Brack nodded, then looked up and raised a hand toward Juoth. The islander raised his hand briefly and then turned and went into the cabin.
He turned the horse and rode out. The spine of the ridge tall and dark before him, the top blown free of snow and just black rock jutting in jagged relief. As if bathed in fire and smoke and now burnt all to the core. The trees stunted and dead. He rode and the horse struggled in the deep snow here in the valley and then found the path and when he turned back the town had been consumed by the wilderness and snow as if it did not exist and it was just he and the horse and the dragon, alone and all three being drawn together by the movements of fate or the world and when those paths came to the same point two would die and one would live and all moved to that intersection to see which those would be.
Chapter Six
He brought the horse to a halt on the edge of the plain and stood looking out at it. All about a ring of dark stones rising. This ancient caldera. On the far side and to the north that stone ridge falling lower, perhaps twice his height, but rising to three times that on his left, the crags and outcroppings free of snow as the wind tore it from those surfaces and sent it swirling away down the side of the sloping mountains, running toward the true mountains where they towered like behemoths on the horizon. There the land too wild and untamed for a man to live and all raw as if in the world's forming.

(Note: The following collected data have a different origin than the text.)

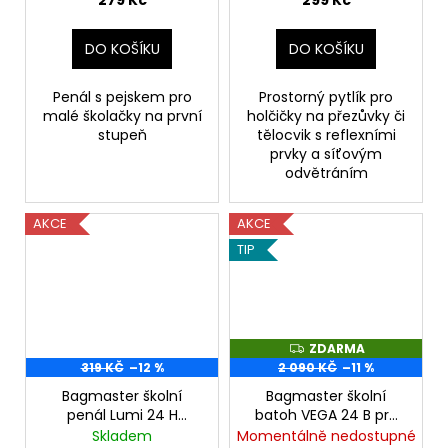
279 Kč
299 Kč
DO KOŠÍKU
DO KOŠÍKU
Penál s pejskem pro
Prostorný pytlík pro
malé školačky na první
holčičky na přezůvky či
stupeň
tělocvik s reflexními
prvky a síťovým
odvětráním
AKCE
AKCE
TIP
ZDARMA
Z
D
319 KČ
–12 %
2 090 KČ
–11 %
A
R
Bagmaster školní
Bagmaster školní
M
penál Lumi 24 H
batoh VEGA 24 B pro
A
medvídek růžový
prvňáčky páv modrý
Skladem
Momentálně nedostupné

The field itself perhaps four hundred yards in each direction, a rough circle with the stones jutting in at points and retreating at others. Flat as the calm sea of a dead morning. Drifted in heavy snow. The horse breaking through it, but hard enough that he could stand on it were he to dismount. It looked like the mouth of a volcano where the molten heart was frozen solid and the burning rivers plunging away were made of ice. He looked back along the ridge to the lower plain and the forest that stood between him and the town.
A good place to kill a dragon, here in this frozen world.
He got off the horse and tested his weight on the snow and nodded and held up a hand for the wind, though he knew where it came from. Turned slowly in that spot to look all about and determine his hunt. For a hunter must know his place better than the game for that one slim moment in which the game's life is in his hands and he can make no mistake or that life will slip swiftly off and be lost to him.